§ Extrait choisi:

Référence environnement : Où en est-on sur la question de la séparation de la prescription et de la délivrance dans la profession vétérinaire ?

Jacques Guérin : C’est un point sur lequel la profession vétérinaire est aujourd’hui plus à l’aise, compte-tenu des résultats des plans Écoantibio 1 et 2. Ils incarnent cette prise de conscience des vétérinaires, des éleveurs et de l’État, qu’il faut changer de cycle de raisonnement, pour passer d’une utilisation salvatrice des antibiotiques en toutes circonstances, à une utilisation raisonnée et prudente.

R.E : Comment avez-vous réussi à avoir gain de cause auprès du gouvernement ?

J.G. : La médecine humaine dissocie le médecin qui prescrit, du pharmacien qui dispense. Cela n’existe pas en médecine animale. Un des régulateurs que nous avons mis en avant pour empêcher les dérives, dans l’utilisation des médicaments vétérinaires, est que l’éleveur paye les médicaments, sans remboursements, et qu’un animal malade lui coûte de l’argent. D’où le travail mené aujourd’hui pour prévenir la maladie, par la vaccination, la gestion du bâtiment et de la ventilation, des mécanismes alternatifs renforçant l’immunité de l’animal, l’alimentation, etc.

Nous avons compris que nous ne pouvions pas nous passer d’antibiotiques, importants dans le cadre du bien-être animal et de leur santé. Mais nous devions nous engager dans un processus vertueux où leur utilisation n’est enclenchée que quand cela est nécessaire, suivant de bonnes pratiques. L’usage des antibiotiques, c’est l’image du vétérinaire pompier qui intervient quand l’incendie est déclaré et fait avec les moyens du bord. Quand un pompier est face à un incendie, ce n’est pas en lui réduisant le débit de son tuyau qu’il va l’éteindre.

R.E : Comment expliquez-vous la réussite du plan Écoantibio ?

J.G. : Que ce soit pour les antibiotiques ou les phytos, la première des choses à faire est de solidifier l’étage de la prescription raisonnée et du diagnostic préalable. Et ce, avant même de réfléchir à la question de la délivrance. Il ne faut pas mettre la charrue avant les bœufs. Pour Écophyto, il manque l’étage du prescripteur indépendant. Nous avons démontré avec la profession vétérinaire, sur les antibiotiques, que l’étage essentiel sur lequel il fallait appuyer des politiques publiques, était celui du prescripteur.

§ Objet de l'exercice:
Reprenez l'entretien sur les antibiotiques vétérinaires après sa dernière phrase et poursuivez-le. Les lignes ci-dessous n'ont aucun rapport avec l'entretien sur les antibiotiques vétérinaires.

§ Lignes fournies:

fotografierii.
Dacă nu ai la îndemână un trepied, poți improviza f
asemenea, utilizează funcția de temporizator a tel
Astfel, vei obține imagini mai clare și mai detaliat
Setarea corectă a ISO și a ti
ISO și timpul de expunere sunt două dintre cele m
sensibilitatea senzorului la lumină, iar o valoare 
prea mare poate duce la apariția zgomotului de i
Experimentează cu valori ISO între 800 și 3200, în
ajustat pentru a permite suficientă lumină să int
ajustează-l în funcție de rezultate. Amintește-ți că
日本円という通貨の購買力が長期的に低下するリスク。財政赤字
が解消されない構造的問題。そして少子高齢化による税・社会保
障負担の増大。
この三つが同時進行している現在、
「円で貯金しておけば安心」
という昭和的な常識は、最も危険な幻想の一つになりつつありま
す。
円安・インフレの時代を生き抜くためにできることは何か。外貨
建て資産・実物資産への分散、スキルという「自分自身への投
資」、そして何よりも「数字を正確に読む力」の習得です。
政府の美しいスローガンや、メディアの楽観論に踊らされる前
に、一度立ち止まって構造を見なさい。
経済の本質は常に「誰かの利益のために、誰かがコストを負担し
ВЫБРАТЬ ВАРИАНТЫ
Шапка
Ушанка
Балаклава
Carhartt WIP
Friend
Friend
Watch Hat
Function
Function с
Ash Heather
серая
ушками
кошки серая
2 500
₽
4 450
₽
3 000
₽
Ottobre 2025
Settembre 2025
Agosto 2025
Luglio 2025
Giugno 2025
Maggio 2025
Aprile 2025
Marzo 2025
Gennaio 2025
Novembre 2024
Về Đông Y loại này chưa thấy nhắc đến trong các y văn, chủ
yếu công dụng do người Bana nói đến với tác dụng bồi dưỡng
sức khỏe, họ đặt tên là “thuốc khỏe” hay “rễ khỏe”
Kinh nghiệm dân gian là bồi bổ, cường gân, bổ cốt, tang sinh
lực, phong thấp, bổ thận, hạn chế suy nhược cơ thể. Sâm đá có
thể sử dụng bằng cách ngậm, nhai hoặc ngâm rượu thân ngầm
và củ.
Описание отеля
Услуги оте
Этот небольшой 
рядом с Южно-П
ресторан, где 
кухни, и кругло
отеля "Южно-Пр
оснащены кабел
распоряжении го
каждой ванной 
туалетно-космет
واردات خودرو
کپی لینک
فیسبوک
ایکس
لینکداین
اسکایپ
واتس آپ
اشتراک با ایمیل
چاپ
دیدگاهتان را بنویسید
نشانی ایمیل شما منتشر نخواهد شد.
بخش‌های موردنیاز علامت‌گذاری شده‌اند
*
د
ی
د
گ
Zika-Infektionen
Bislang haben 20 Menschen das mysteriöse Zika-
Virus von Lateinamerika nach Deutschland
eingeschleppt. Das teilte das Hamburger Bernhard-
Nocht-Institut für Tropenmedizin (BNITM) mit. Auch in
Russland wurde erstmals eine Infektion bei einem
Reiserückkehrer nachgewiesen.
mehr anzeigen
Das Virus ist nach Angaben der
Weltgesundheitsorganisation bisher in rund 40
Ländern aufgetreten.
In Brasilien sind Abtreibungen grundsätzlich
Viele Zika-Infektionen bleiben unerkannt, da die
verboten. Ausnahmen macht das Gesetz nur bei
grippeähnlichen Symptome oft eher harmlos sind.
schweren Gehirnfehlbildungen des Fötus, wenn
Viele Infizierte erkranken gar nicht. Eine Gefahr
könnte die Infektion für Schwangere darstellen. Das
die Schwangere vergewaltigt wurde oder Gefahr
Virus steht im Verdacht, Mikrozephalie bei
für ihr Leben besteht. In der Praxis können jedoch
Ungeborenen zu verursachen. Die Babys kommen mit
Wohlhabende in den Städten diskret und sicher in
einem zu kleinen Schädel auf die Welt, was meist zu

§ Résultat:
Quand vous analysez les différents programmes européens, il n’y a pas de corrélation entre la séparation de la prescription et de la délivrance, et la réussite des plans de type Écoantibio. En Espagne et Italie, les dispositifs vétérinaires ont dissocié les deux dimensions et pour autant ils sont dans le trio de tête des pays européens les plus gros consommateurs d’antibiotiques. L’important est le prescripteur et qu’il soit positionné suffisamment en amont des processus engendrant des maladies, pour pouvoir activer les leviers utiles.

R.E : Quelles sont les conséquences de cette évolution sur la santé économique de la profession ?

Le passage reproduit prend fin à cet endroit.